- PROVIDED RECORDS -
┄┄┄┄┄┄
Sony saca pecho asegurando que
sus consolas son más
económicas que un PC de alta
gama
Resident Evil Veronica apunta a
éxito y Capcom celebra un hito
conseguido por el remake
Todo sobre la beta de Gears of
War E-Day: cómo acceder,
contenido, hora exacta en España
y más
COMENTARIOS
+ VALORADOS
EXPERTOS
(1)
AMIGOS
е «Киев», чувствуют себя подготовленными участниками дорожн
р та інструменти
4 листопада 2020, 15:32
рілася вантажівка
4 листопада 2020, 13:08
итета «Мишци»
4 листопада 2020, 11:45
┄┄┄┄┄┄
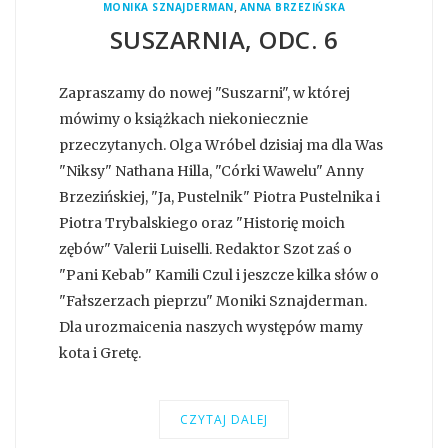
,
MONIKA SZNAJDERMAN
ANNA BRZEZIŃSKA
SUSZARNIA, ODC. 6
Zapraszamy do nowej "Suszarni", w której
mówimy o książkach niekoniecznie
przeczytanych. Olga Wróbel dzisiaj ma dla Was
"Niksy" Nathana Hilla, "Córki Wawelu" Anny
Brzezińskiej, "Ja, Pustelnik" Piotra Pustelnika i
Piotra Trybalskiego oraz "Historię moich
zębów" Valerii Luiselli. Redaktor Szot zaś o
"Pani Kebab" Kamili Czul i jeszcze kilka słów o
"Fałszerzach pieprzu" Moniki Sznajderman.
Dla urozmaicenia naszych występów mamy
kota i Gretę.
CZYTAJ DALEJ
┄┄┄┄┄┄
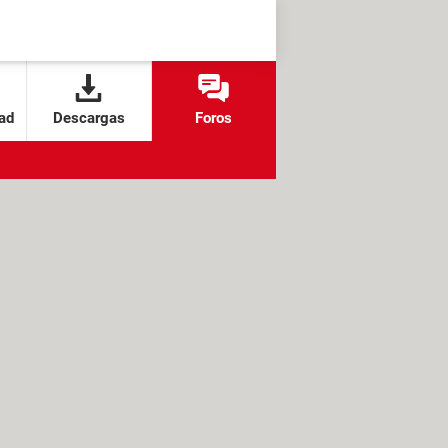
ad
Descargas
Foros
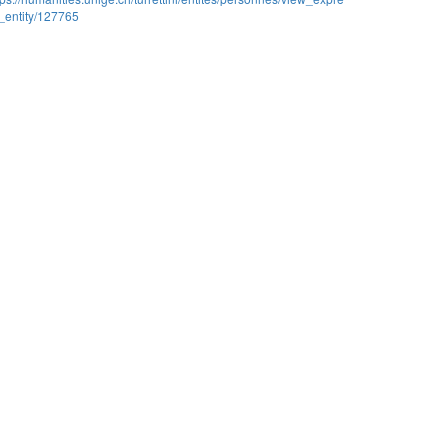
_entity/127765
┄┄┄┄┄┄
- GOAL OF THE EXERCISE -
Beginning with the line above that contains "р та інструменти", copy each line exactly up to and including the line that contains "4 листопада 2020, 11:45", and go no further.

- PROBLEM SOLUTION -
р та інструменти
4 листопада 2020, 15:32
рілася вантажівка
4 листопада 2020, 13:08
итета «Мишци»
4 листопада 2020, 11:45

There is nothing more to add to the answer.